### Entries provided ###

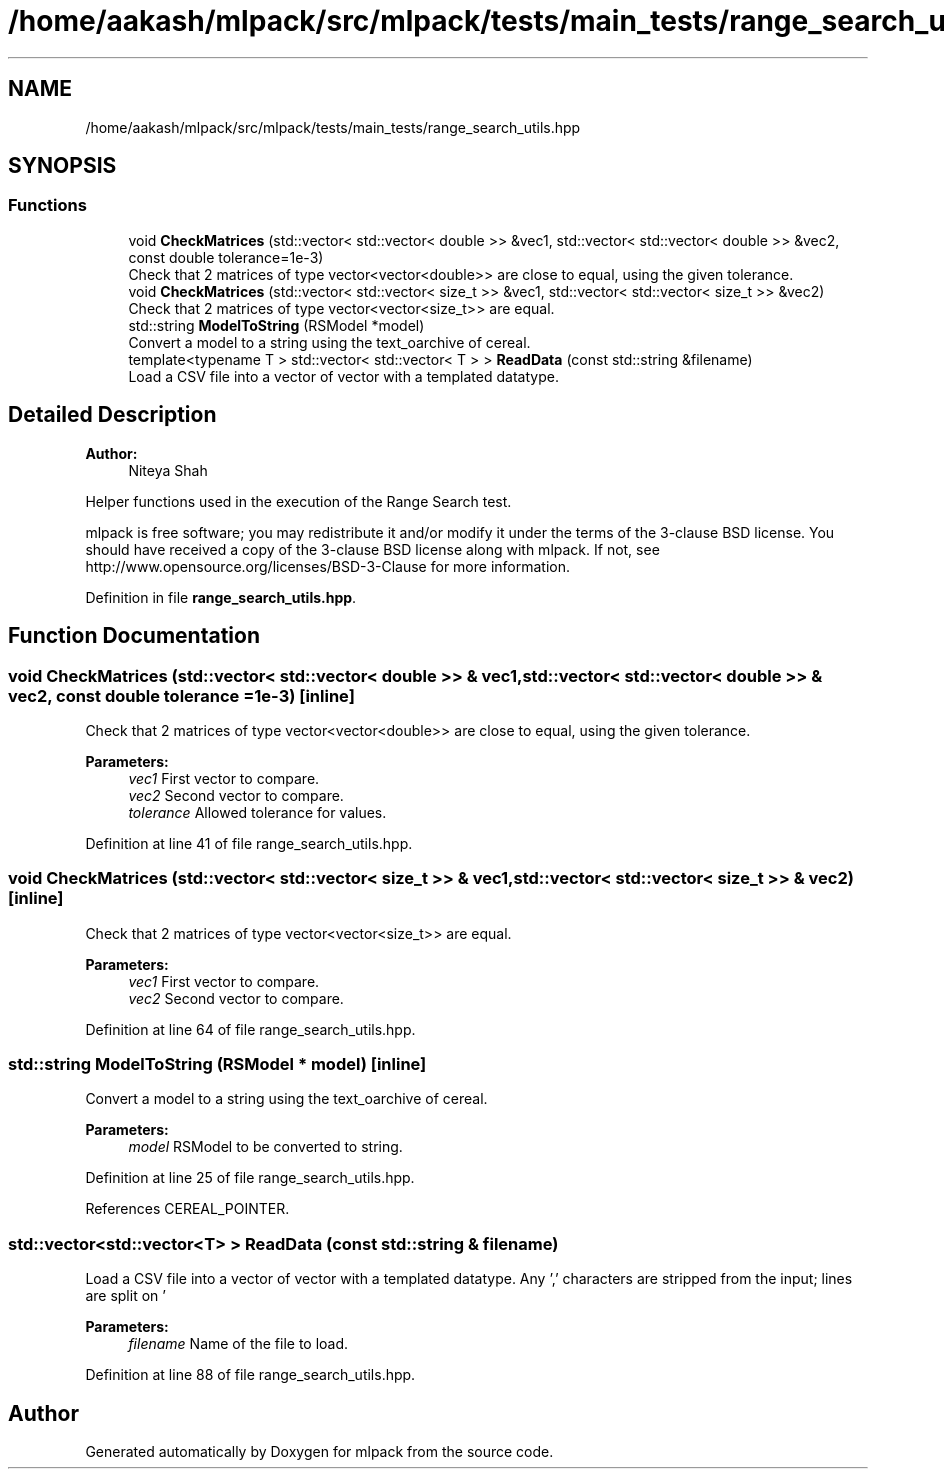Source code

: .TH "/home/aakash/mlpack/src/mlpack/tests/main_tests/range_search_utils.hpp" 3 "Sun Aug 22 2021" "Version 3.4.2" "mlpack" \" -*- nroff -*-
.ad l
.nh
.SH NAME
/home/aakash/mlpack/src/mlpack/tests/main_tests/range_search_utils.hpp
.SH SYNOPSIS
.br
.PP
.SS "Functions"

.in +1c
.ti -1c
.RI "void \fBCheckMatrices\fP (std::vector< std::vector< double >> &vec1, std::vector< std::vector< double >> &vec2, const double tolerance=1e\-3)"
.br
.RI "Check that 2 matrices of type vector<vector<double>> are close to equal, using the given tolerance\&. "
.ti -1c
.RI "void \fBCheckMatrices\fP (std::vector< std::vector< size_t >> &vec1, std::vector< std::vector< size_t >> &vec2)"
.br
.RI "Check that 2 matrices of type vector<vector<size_t>> are equal\&. "
.ti -1c
.RI "std::string \fBModelToString\fP (RSModel *model)"
.br
.RI "Convert a model to a string using the text_oarchive of cereal\&. "
.ti -1c
.RI "template<typename T > std::vector< std::vector< T > > \fBReadData\fP (const std::string &filename)"
.br
.RI "Load a CSV file into a vector of vector with a templated datatype\&. "
.in -1c
.SH "Detailed Description"
.PP 

.PP
\fBAuthor:\fP
.RS 4
Niteya Shah
.RE
.PP
Helper functions used in the execution of the Range Search test\&.
.PP
mlpack is free software; you may redistribute it and/or modify it under the terms of the 3-clause BSD license\&. You should have received a copy of the 3-clause BSD license along with mlpack\&. If not, see http://www.opensource.org/licenses/BSD-3-Clause for more information\&. 
.PP
Definition in file \fBrange_search_utils\&.hpp\fP\&.
.SH "Function Documentation"
.PP 
.SS "void CheckMatrices (std::vector< std::vector< double >> & vec1, std::vector< std::vector< double >> & vec2, const double tolerance = \fC1e\-3\fP)\fC [inline]\fP"

.PP
Check that 2 matrices of type vector<vector<double>> are close to equal, using the given tolerance\&. 
.PP
\fBParameters:\fP
.RS 4
\fIvec1\fP First vector to compare\&. 
.br
\fIvec2\fP Second vector to compare\&. 
.br
\fItolerance\fP Allowed tolerance for values\&. 
.RE
.PP

.PP
Definition at line 41 of file range_search_utils\&.hpp\&.
.SS "void CheckMatrices (std::vector< std::vector< size_t >> & vec1, std::vector< std::vector< size_t >> & vec2)\fC [inline]\fP"

.PP
Check that 2 matrices of type vector<vector<size_t>> are equal\&. 
.PP
\fBParameters:\fP
.RS 4
\fIvec1\fP First vector to compare\&. 
.br
\fIvec2\fP Second vector to compare\&. 
.RE
.PP

.PP
Definition at line 64 of file range_search_utils\&.hpp\&.
.SS "std::string ModelToString (RSModel * model)\fC [inline]\fP"

.PP
Convert a model to a string using the text_oarchive of cereal\&. 
.PP
\fBParameters:\fP
.RS 4
\fImodel\fP RSModel to be converted to string\&. 
.RE
.PP

.PP
Definition at line 25 of file range_search_utils\&.hpp\&.
.PP
References CEREAL_POINTER\&.
.SS "std::vector<std::vector<T> > ReadData (const std::string & filename)"

.PP
Load a CSV file into a vector of vector with a templated datatype\&. Any ',' characters are stripped from the input; lines are split on '
.br
' and elements of each line are split on spaces\&.
.PP
\fBParameters:\fP
.RS 4
\fIfilename\fP Name of the file to load\&. 
.RE
.PP

.PP
Definition at line 88 of file range_search_utils\&.hpp\&.
.SH "Author"
.PP 
Generated automatically by Doxygen for mlpack from the source code\&.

###

What lines in the records contain the word "inline"? Return each one.

Task output:
.SS "void CheckMatrices (std::vector< std::vector< double >> & vec1, std::vector< std::vector< double >> & vec2, const double tolerance = \fC1e\-3\fP)\fC [inline]\fP"
.SS "void CheckMatrices (std::vector< std::vector< size_t >> & vec1, std::vector< std::vector< size_t >> & vec2)\fC [inline]\fP"
.SS "std::string ModelToString (RSModel * model)\fC [inline]\fP"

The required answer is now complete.